In return for the 307 acres it received, the federal government agreed to give back 2.26 acres to Deane. That property is on the western side of Aspen Mountain and contains a small cabin. Deane agreed to limit the cabin size to 500 square feet.

“The United States viewed the proposed settlement as highly beneficial,” the federal government says in its brief filed in the court of appeals case. “The seven uncontested Deane parcels conveyed to the United States in the settlement are located in the Maroon Bells-Snowmass Wilderness Area and comprise 65 percent of the remaining private inholdings located in the wilderness area lying within Pitkin County. Properties in this area have a high priority for acquisition.”

By acquiring those parcels, the Forest Service acquires three recreational trails and a parking area used by the public without any formal easement, the brief says. The East Maroon Creek Pass and Conundrum Creek trails cross land that Deane agreed to convey to the agency. The parking area at Montezuma Basin, which provides access to Castle Peak, one of Colorado’s peaks exceeding 14,000 feet in elevation, would also be conveyed.

The Forest Service sought Pitkin County’s blessing of the settlement in 2006. The county in August 2006 objected to Deane retaining the 2.26-acres with the small cabin.

Deane and the agency moved ahead the following year with a request for a federal district court judge to approve the settlement.

“The county joined in the litigation and protested the parties’ request for judicial approval of their settlement,” Pitkin County says in an appellate brief. “The county contended that the parties’ sole motivation for obtaining the district court’s endorsement of their settlement was evading the subdivision laws.”

The federal district court judge approved the settlement between Deane and the Forest Service, finding that federal law overrides and pre-empts conflicting state laws. In other words, the judge found that the county couldn’t apply its subdivision regulations to the property Deane would keep in the settlement.

The county’s brief notes that Deane’s parcel is zoned “rural and remote,” which limits development on parcels of at least 35 acres. That zoning encourages property owners to sell transferable development rights (TDR) that can be used to increase density in other parts of the county.

“Over the years the rural and remote zone district and the TDR program have resulted in the protection of many thousands of acres in the backcountry areas of Pitkin County adjacent to, and interspersed within, U.S. Forest Service lands,” the county’s brief says.

The seven parcels in the wilderness area that Deane offered to convey in the settlement “already had their development rights stripped off and wilderness character preserved through the TDR program,” the brief continues.

The county also objected that the settlement was detrimental to its slow-growth efforts in the backcountry.

“If the Forest Service begins carving out federal lands in the rural and remote zone district and transferring them into private ownership, the entire purpose of the TDR program will be undermined, and the community balance underlying the program will be upset.”

Pitkin County on May 9 filed its appeal of the lower court’s approval of the settlement.
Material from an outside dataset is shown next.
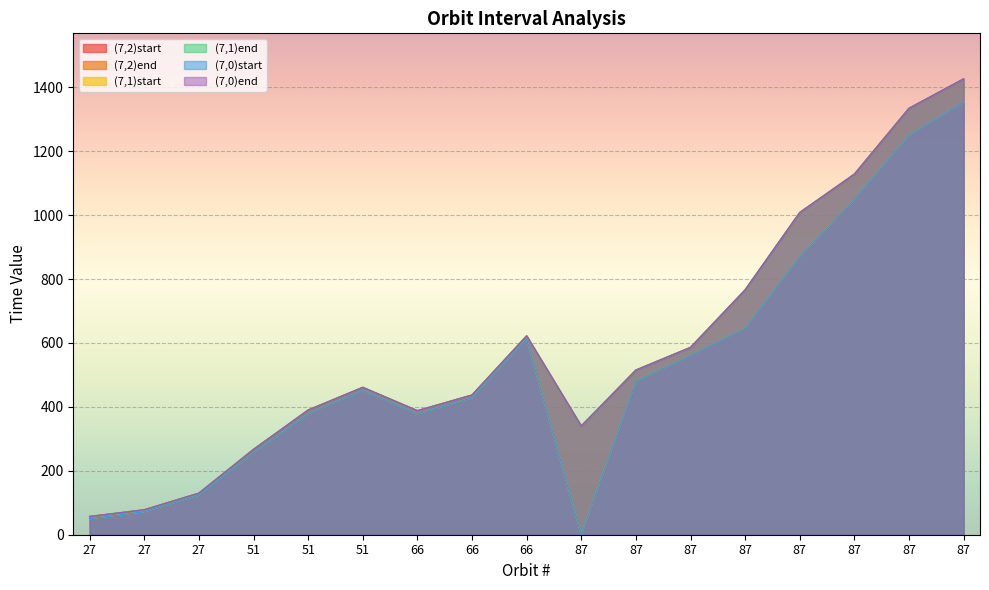

The value of (7,0)end at 66 is 221. True or false?

False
The county claims that Forest Service regulations require that federal land exchanges follow certain regulations, including compliance with local regulations and zoning ordinances.

The county is asking the appellate court to reverse the district court’s approval of the settlement and require the lower court to hold a hearing on whether the Forest Service and Deane attempted to evade Colorado subdivision law.
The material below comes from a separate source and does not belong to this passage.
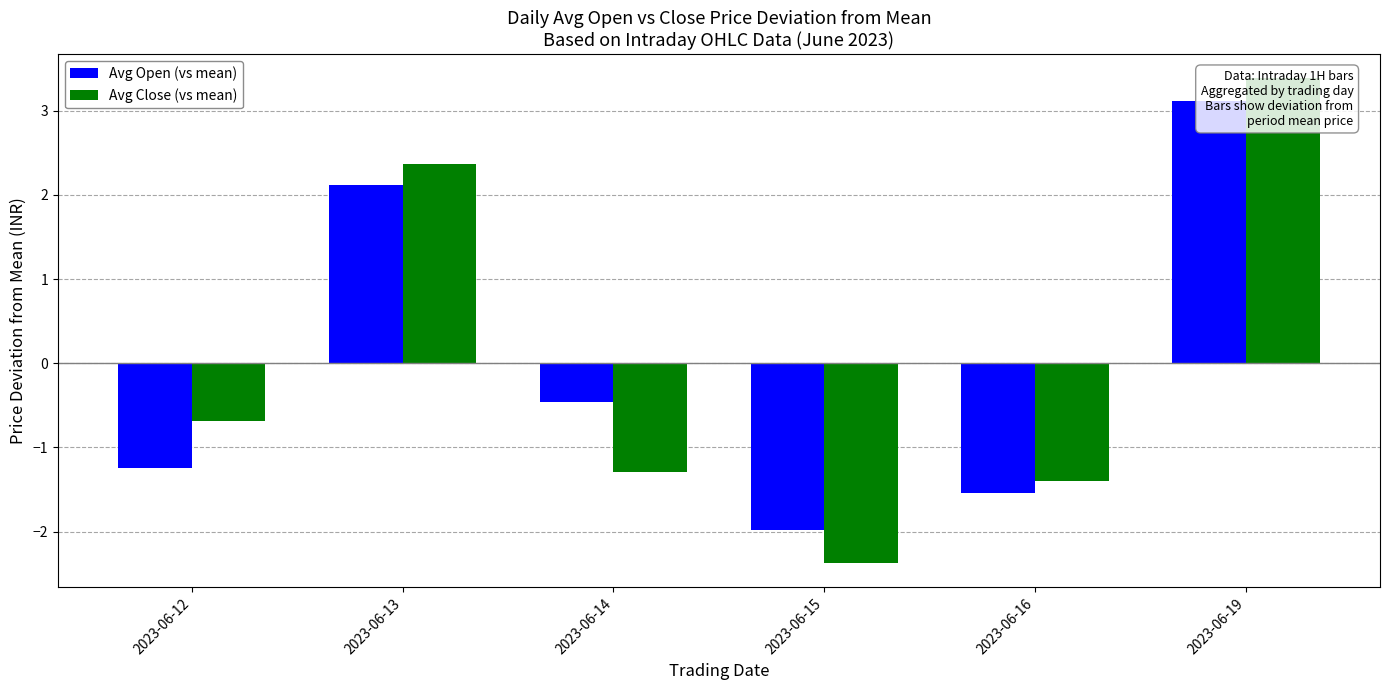

Is it true that Avg Close (vs mean) equals 3.4 at 2023-06-19?

True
The agency filed its response to the county’s appeal July 14. It said the settlement with Deane isn’t subject to county regulations.

“The Property Clause of the U.S. Constitution expressly grants the power to dispose of federal property to Congress, and Congress has vested authority to manage, acquire and dispose of national forest lands to the Secretary of Agriculture,” the U.S. brief says.

Congress has never granted states the power to regulate federal land settlements, it continues.

There is no indication of when the court of appeals will rule in the case.